At least, that's what Jarmusch appears to be saying with the film — which speaks volumes when it's concentrating on live performance footage (taken mostly from a series of 1976, 1986 and 1996 concerts) — but otherwise says little else.

To be fair, Jarmusch made some effort to get to know the band members, who are interviewed backstage, on the road and in hotel rooms. But it's hard to get a grasp on their individual personalities when the questions tend to be lightweight. (In the film's most inadvertently funny moment, the filmmaker tells Young that it "must be pretty heavy to be in Crazy Horse.")

As mentioned, Jarmusch does a good job of capturing the essence of the band's electric live shows — performances include the songs "Stupid Girl," "Like a Hurricane" and "Tonight's the Night". That alone will probably make the film a must-see for Young fans.

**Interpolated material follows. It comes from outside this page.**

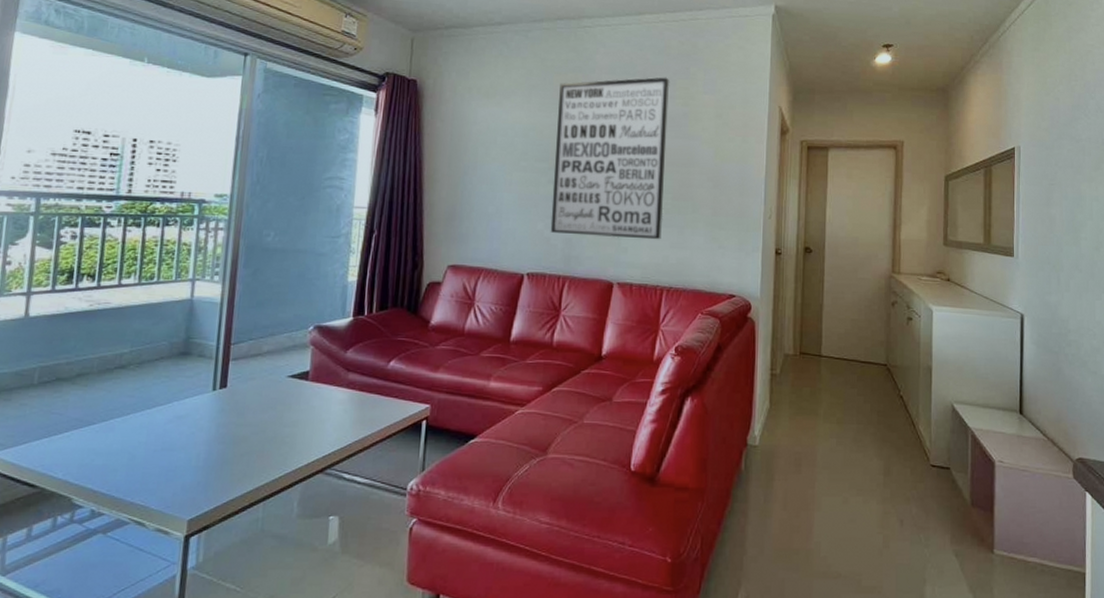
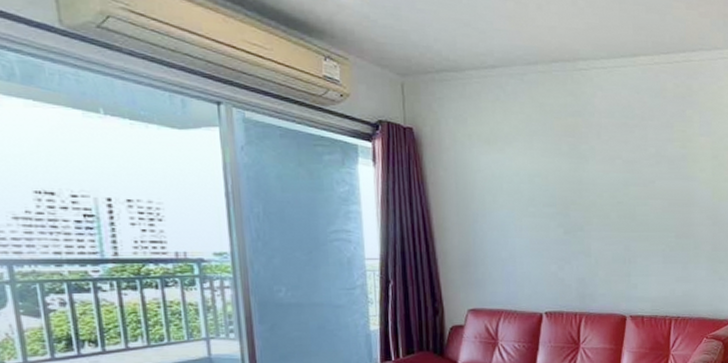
wall art: present [550,77,670,240] -> none [561,120,668,276]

But it may be much harder sell to others. The film is a far cry from some of the better "rockumentaries" out there — especially "Stop Making Sense," Jonathan Demme's 1984 concert film on the Talking Heads.

Most irritating is the fact that the movie was "filmed proudly" in Super-8 mm, which looks as grainy as the band's music is raw. When it's blown up to 16 mm, however, it just looks blurry.

"Year of the Horse" is rated R for scenes of drug use (the band is shown smoking marijuana), profanity, some vulgar jokes and references, and a brief glimpse at some nude drawings.